Just as the business elites have betrayed the Western working classes, they can easily ditch their army of globetrotting contingent workers to favour only a much smaller coterie of top-tier engineers and social governance analysts. However, at the dawn of the AI revolution with the transfer of power to a handful of tech giants, we are also witnessing the demise of the global superpower that has dominated the world’s cultural landscape for the best part of a century and reached its pinnacle in the early 1990s after the fall of the former Soviet Union. 

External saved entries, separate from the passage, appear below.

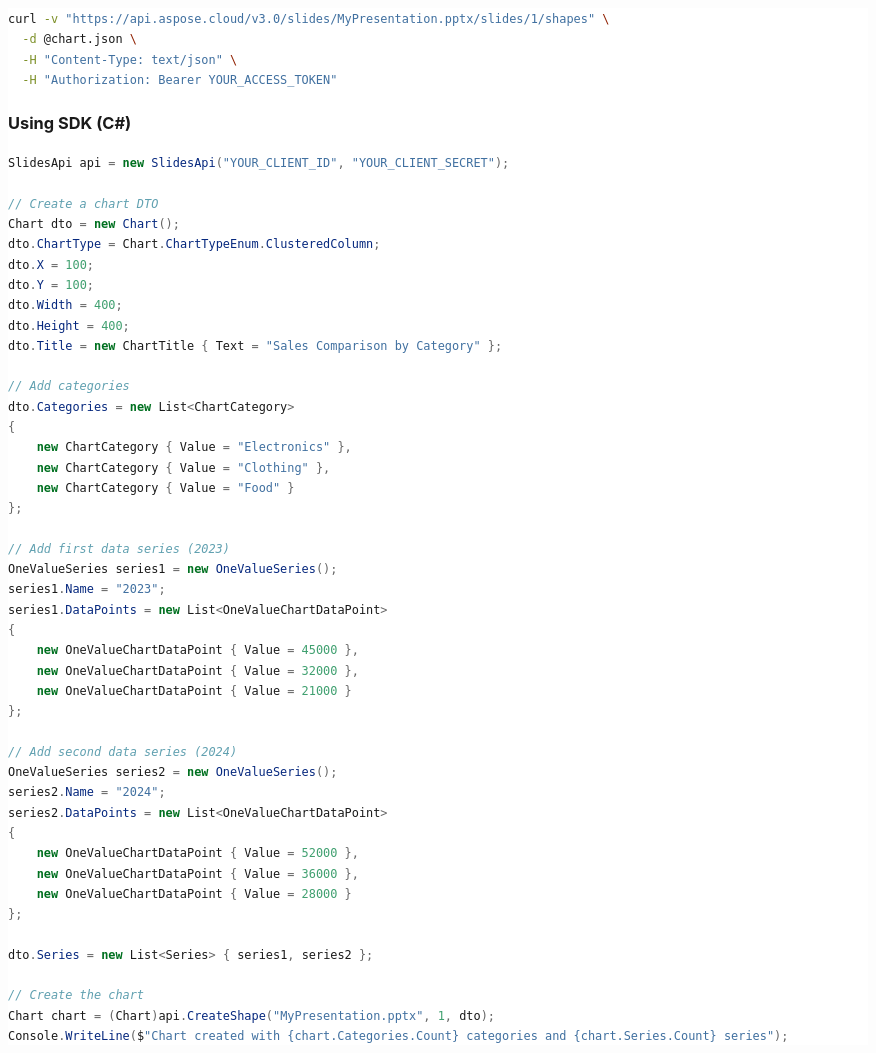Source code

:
 ```bash
curl -v "https://api.aspose.cloud/v3.0/slides/MyPresentation.pptx/slides/1/shapes" \
  -d @chart.json \
  -H "Content-Type: text/json" \
  -H "Authorization: Bearer YOUR_ACCESS_TOKEN"
```

### Using SDK (C#)

```csharp
SlidesApi api = new SlidesApi("YOUR_CLIENT_ID", "YOUR_CLIENT_SECRET");

// Create a chart DTO
Chart dto = new Chart();
dto.ChartType = Chart.ChartTypeEnum.ClusteredColumn;
dto.X = 100;
dto.Y = 100;
dto.Width = 400;
dto.Height = 400;
dto.Title = new ChartTitle { Text = "Sales Comparison by Category" };

// Add categories
dto.Categories = new List<ChartCategory>
{
    new ChartCategory { Value = "Electronics" },
    new ChartCategory { Value = "Clothing" },
    new ChartCategory { Value = "Food" }
};

// Add first data series (2023)
OneValueSeries series1 = new OneValueSeries();
series1.Name = "2023";
series1.DataPoints = new List<OneValueChartDataPoint>
{
    new OneValueChartDataPoint { Value = 45000 },
    new OneValueChartDataPoint { Value = 32000 },
    new OneValueChartDataPoint { Value = 21000 }
};

// Add second data series (2024)
OneValueSeries series2 = new OneValueSeries();
series2.Name = "2024";
series2.DataPoints = new List<OneValueChartDataPoint>
{
    new OneValueChartDataPoint { Value = 52000 },
    new OneValueChartDataPoint { Value = 36000 },
    new OneValueChartDataPoint { Value = 28000 }
};

dto.Series = new List<Series> { series1, series2 };

// Create the chart
Chart chart = (Chart)api.CreateShape("MyPresentation.pptx", 1, dto);
Console.WriteLine($"Chart created with {chart.Categories.Count} categories and {chart.Series.Count} series");
```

The recent Russian occupation of Eastern Ukraine marked a turning point in the balance power between G7-centred international community and the now expanded BRICS bloc, which is in the process of setting up a rival international banking system. Before 2020 the world seemed set on a trajectory of convergence with Africa, China, India and South America all falling within orbit of US-founded tech giants and banking cartels. While the Western middle classes would lose their relative privileges, the emerging technocracy would remain unipolar. Indeed, many critics of a one-world government saw the tech censorship of the lockdown years as a shift towards a more Chinese style of global governance. While the big nations of the Global East and South may have many authoritarian traits, they have not succumbed to woke ideology. The transgender craze with its assault on natural procreation has failed to make inroads in most of Asia, the Middle East and Africa. White guilt has only infected countries with a recent history of colonialism or racial segregation. On current trends, we may soon wonder how long Africans will want to move to Europe or North America. 

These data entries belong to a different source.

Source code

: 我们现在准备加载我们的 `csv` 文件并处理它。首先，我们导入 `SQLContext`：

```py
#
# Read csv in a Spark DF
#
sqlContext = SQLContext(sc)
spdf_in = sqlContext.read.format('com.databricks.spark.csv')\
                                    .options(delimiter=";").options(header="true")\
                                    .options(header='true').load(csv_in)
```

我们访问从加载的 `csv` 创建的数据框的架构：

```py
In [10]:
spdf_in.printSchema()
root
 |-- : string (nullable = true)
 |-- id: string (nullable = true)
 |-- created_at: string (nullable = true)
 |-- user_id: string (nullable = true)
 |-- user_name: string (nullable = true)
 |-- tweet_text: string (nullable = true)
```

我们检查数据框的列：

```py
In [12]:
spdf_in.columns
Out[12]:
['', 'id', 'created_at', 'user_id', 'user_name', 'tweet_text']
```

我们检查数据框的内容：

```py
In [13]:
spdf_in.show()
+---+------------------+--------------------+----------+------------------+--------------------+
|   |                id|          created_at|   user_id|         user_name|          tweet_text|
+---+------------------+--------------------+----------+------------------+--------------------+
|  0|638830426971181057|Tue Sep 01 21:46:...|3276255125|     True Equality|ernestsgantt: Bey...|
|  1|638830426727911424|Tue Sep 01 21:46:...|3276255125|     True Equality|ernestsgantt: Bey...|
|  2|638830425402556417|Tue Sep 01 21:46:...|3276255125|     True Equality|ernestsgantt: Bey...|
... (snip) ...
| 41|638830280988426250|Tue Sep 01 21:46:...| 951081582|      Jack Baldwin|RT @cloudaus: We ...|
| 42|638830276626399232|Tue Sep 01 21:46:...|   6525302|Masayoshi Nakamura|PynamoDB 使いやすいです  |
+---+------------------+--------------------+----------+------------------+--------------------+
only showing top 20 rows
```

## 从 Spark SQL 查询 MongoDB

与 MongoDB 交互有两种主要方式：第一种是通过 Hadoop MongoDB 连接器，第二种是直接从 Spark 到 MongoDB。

The whole progressive rationale for mass migration hinged on the challenges of an ageing population with a low birth rate as a means to increase the tax base and allegedly to pay for our pensions. Alas with net migration running at 750,000 a year, the establishment has stopped pretending most newcomers are high-income professionals. The cost of accommodating asylum seekers alone amounted to a staggering 5.4 billion in 2023, while new projections show the average newcomer to the UK will cost the treasury much more in their lifetime than they pay in taxes. If the AI revolution displaces most lower and medium-skilled workers leaving only core competency workers (an upper crust of well-remunerated engineers, scientists, doctors, policy consultants and administrators) as essential workers outside the UBI control grid, there will no longer be any need to import cheap labour or boost the economy artificially through greater aggregate consumer demand. 

As we shift from a skills-based consumer economy, affording ordinary workers greater personal freedoms, to a more eco-compliance-driven economy, local governance teams will want to restrict people’s freedom of movement by limiting access to cars, long-distance trains and aeroplanes as we saw in the covid-scare years. The trick is to get everyone within the same control grid, which is much more pervasive in the more developed regions of the world.  

We are at a critical juncture in human civilisation. A major geopolitical shift away from the US-centred world order is coinciding with the growing concentration of power in billionaire technotarians who advocate high-tech eugenics and view the masses as little more than zoo animals. Alas I see a split in our technocratic masters. Some are still hedging their bets on the survival of American exceptionalism and mass consumerism. Others are content to adopt the Chinese model of epistocracy with a vanguard group of social scientists manufacturing consent among a pacified populace. Both groups exploit our conflicting desires for free movement and social cohesion to continue to divide and rule. They can pose on the left or on the right. They can advocate open borders or mass deportations, but the end game is still total surveillance.